> **PARA FAZER**
A - Liste os biomas brasileiros em que o texto sobre distribuição geográfica e conservação aponta a presença da espécie.
B - No texto sobre distribuição geográfica e conservação, que status de conservação a IUCN atribui à espécie?
C - Retome o texto sobre distribuição geográfica e conservação a partir da última frase apresentada.

> **TEXTO**

---+---

Distribuição geográfica e estado de conservação
A espécie ocorre do México até a Argentina, mas a população brasileira concentra-se principalmente no Pantanal, na Amazônia e, de forma mais fragmentada, na Mata Atlântica. No Cerrado, os registros são esporádicos e indicam populações pequenas e isoladas. O status de conservação é vulnerável segundo o IUCN e crítico no contexto brasileiro, onde a perda de habitat e a caça ilegal permanecem como pressões diretas. O trafico de partes do corpo para a medicina tradicional e o comércio ilegal de animais vivos responde por uma parcela significativa da mortalidade em áreas de fronteira, especialmente na região centro-oeste.
Em áreas protegidas com fiscalização ativa, como o Parque Nacional da Serra da Canastra e unidades de conservação no Pantanal matogrossense, a densidade de onças pode chegar a dois indivíduos a cada cem quilômetros quadrados. Fora dessas áreas, os números caem drasticamente, e avistamentos tornam-se raros a poucos quilômetros de estradas pavimentadas.

---+---

> **DADOS DE ENTRADA**

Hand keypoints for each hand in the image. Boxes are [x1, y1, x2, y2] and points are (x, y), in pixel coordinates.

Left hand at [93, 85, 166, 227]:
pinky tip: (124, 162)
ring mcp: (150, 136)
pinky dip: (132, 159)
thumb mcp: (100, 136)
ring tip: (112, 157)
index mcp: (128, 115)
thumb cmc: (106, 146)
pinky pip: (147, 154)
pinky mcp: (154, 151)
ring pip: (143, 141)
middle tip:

---+---

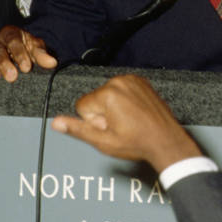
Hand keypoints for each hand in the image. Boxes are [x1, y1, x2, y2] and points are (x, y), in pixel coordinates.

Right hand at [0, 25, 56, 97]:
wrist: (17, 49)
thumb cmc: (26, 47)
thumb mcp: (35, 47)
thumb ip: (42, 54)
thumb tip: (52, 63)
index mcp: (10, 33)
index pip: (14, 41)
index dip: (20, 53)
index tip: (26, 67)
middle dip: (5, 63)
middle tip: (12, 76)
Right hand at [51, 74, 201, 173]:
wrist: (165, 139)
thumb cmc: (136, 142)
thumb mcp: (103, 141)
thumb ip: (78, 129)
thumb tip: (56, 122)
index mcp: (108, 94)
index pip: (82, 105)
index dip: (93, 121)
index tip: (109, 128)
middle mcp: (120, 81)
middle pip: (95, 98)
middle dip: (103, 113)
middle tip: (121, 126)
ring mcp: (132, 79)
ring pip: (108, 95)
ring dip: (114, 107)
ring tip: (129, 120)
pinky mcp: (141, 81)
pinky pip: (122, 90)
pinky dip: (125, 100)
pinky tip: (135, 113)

---+---

> **TAREFAS RESOLVIDAS**
A - Pantanal, Amazônia, Mata Atlântica e Cerrado.

B - Vulnerável.

C -
O que não funciona ao tentar estudar ou observar onças
Usar luz branca forte durante o dia para encontrar marcas de unhas em árvores é ineficiente. As marcas são melhor visualizadas no final da tarde, com luz lateral, quando as sombras realçam os sulcos nos troncos. Durante o dia, a luz difusa do dossel torna as marcas praticamente invisíveis a mais de dois metros de distância. Também não adianta tentar seguir rastros de pés frescos em solos argilosos após chuvas fortes. A chuva dilui os contornos e em poucas horas o rastro perde a nitidez necessária para identificação precisa de direção e velocidade. O melhor horário para coletar pistas de caminhada é nas primeiras horas da manhã, antes que o sol seque o solo e as pegadas se deformem.
Acreditar que onças vivem perto de fontes de água o tempo todo é um equívoco comum. Elas utilizam corpos d'água, mas também podem percorrer muitos quilômetros sem acessar qualquer riacho, especialmente em épocas de chuva intensa quando a umidade do solo e a presença de presas em áreas mais distantes sustentam sua movimentação. O conhecimento sobre a biologia dessa espécie evolui rapidamente com o uso de tecnologias como collares GPS, câmeras com inteligência artificial e análise genética não invasiva de fezes. Cada região tem particularidades que exigem adaptação dos métodos de estudo, e o que funciona no Pantanal nem sempre se aplica à Amazônia ou à Mata Atlântica.